WATCH: Kildare man shares eerie video from the quarantined city of Wuhan, China
27th Jan 2020
Coronavirus, by Ben Kavanagh for Channel 4
Irishman Ben Kavanagh, who is working as a teacher in Wuhan, China, has shared a glimpse of his life in quarantine following the recent outbreak of the coronavirus
Two surgical masks, a pair of goggles and gloves. These are just some of the accessories Ben Kavanagh must wear in order to protect himself against the rapidly-spreading coronavirus.
Ben, who is originally from Co Kildare, lives in the Chinese city of Wuhan where he works as a teacher. With more than 80 reported deaths from the coronavirus so far (not to mention 2,700 people diagnosed), the entire city and its 11 million residents have been placed in quarantine. Flights have been cancelled, bus services have stopped and many businesses remain closed.
Speaking to RTÉ’s Morning Ireland radio show, Ben explained how he hadn’t left his apartment in days, but that he’d need to venture outside soon for groceries. In the video below, which Ben made for Channel 4, we can see him doing exactly that.

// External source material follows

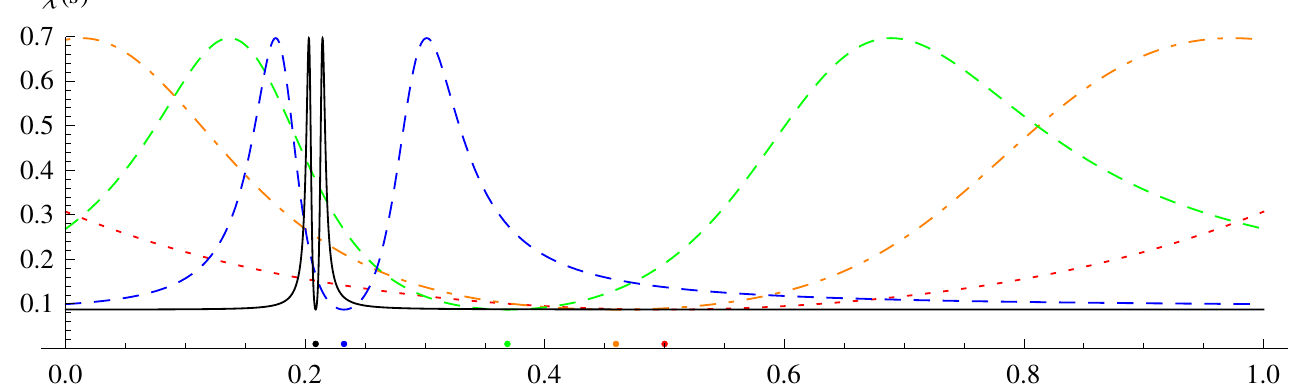
Figure 3. The generalized curvature χ ( ¯ s ) of ( C 1 ( ¯ s ) , D 1 ( ¯ s )) for evolution parameters φ = 0 (red, dotted), φ = 0.05 (orange, dot-dashed), φ = 0.1 (light green, dashed), φ = 0.2 (dark blue, dashed), and φ = 0.4 (black,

As the coronavirus can be transmitted from person-to-person before symptoms have appeared, health officials have asked people to be as vigilant as possible. Not only must Ben wear two face masks across his nose and mouth, but he has also been advised to wear goggles to prevent the virus from potentially entering the body via his eyes. Ben must also wear gloves (which he will then wash on returning home), as many surfaces (including elevator buttons and handlebars on supermarket trolleys) may be harbouring the virus.

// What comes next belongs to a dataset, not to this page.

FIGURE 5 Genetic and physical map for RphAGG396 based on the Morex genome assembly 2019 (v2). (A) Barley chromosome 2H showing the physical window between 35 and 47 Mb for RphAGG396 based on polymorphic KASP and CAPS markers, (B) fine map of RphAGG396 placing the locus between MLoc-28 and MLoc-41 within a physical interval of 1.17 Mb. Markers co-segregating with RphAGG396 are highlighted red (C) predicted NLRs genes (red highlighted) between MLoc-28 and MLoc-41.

In the video below, Ben explains how Wuhan is like a ghost town. There are no cars on the streets, hardly any pedestrians, and almost all the shops are closed. What’s more, Ben explains how the punishment for driving around during the quarantine is a fine and confiscation of your driver’s license – so those people on-the-go must have a very good reason.
When he finally arrives at the supermarket, Ben finds other shoppers are filming the scene too. With the staff avoiding potential virus-transfer from customers, only the self-checkouts are available (which is inconvenient when scanning through “weeks” worth of groceries). The word ‘eerie’ doesn’t begin to cover it.